Selain itu, dengan kondisi tanah Papua yang semakin buruk, pihaknya terus menyerukan agar segera dilakukan kunjungan Komisaris Tinggi HAM PBB ke tanah Papua.

Kasus-kasus ini menurut ICP tidak ada investigasi yang dilakukan karena militer mengklaim para korban terkait dengan Tentara Pembebasan Nasional Papua Barat (TPNPB – OPM). Intensitas konflik yang sedang berlangsung kemungkinan akan semakin parah karena Jakarta terus mengerahkan pasukan non-organik tambahan ke Papua Barat.

Berdasarkan catatan ICP, pasukan yang dikirim ke Papua setidaknya sebanyak 1.800 personel militer dan 100 anggota pasukan khusus polisi pada kuartal pertama 2021 untuk melawan TPN PB. Termasuk menjaga ketertiban umum, dan mengamankan kepentingan pemerintah dan militer.

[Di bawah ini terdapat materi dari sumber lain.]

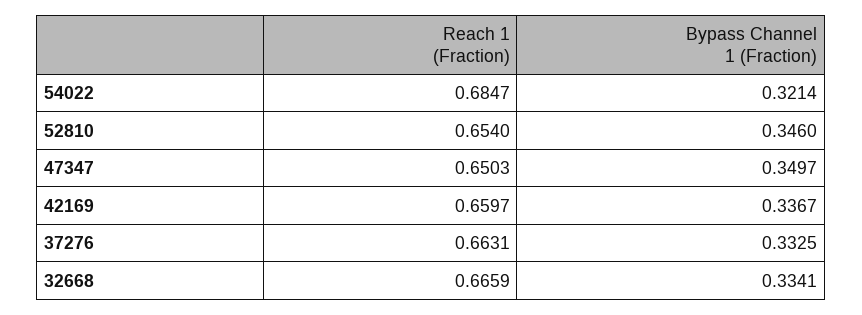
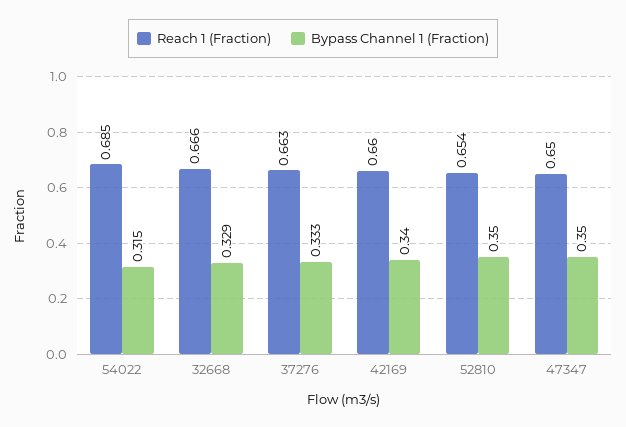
Bypass Channel 1 (Fraction), 54022: 0.3214 -> 0.315
Bypass Channel 1 (Fraction), 52810: 0.346 -> 0.35
Bypass Channel 1 (Fraction), 42169: 0.3367 -> 0.34
Bypass Channel 1 (Fraction), 32668: 0.3341 -> 0.329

Baca Juga:  Stop Kriminalisasi dan Pengalihan Isu Pemerkosaan dan Pembakaran Rumah Warga!

Pemerintah Indonesia terus mencari solusi kekerasan untuk konflik tersebut. Pada Maret 2021, Pemerintah Indonesia mengumumkan rencananya untuk memasukan organisasi TPN PB ke dalam daftar organisasi teroris.

Tindakan ini akan membuat pembicaraan damai antara pihak-pihak yang berkonflik menjadi lebih tidak mungkin.

Pengerahan pasukan keamanan non-organik dan bentrokan bersenjata yang sedang berlangsung akan merugikan masyarakat adat di daerah konflik. Kekerasan bersenjata di Kabupaten Intan Jaya menyebabkan sedikitnya 3.600 orang asli Papua mengungsi ke sejumlah daerah.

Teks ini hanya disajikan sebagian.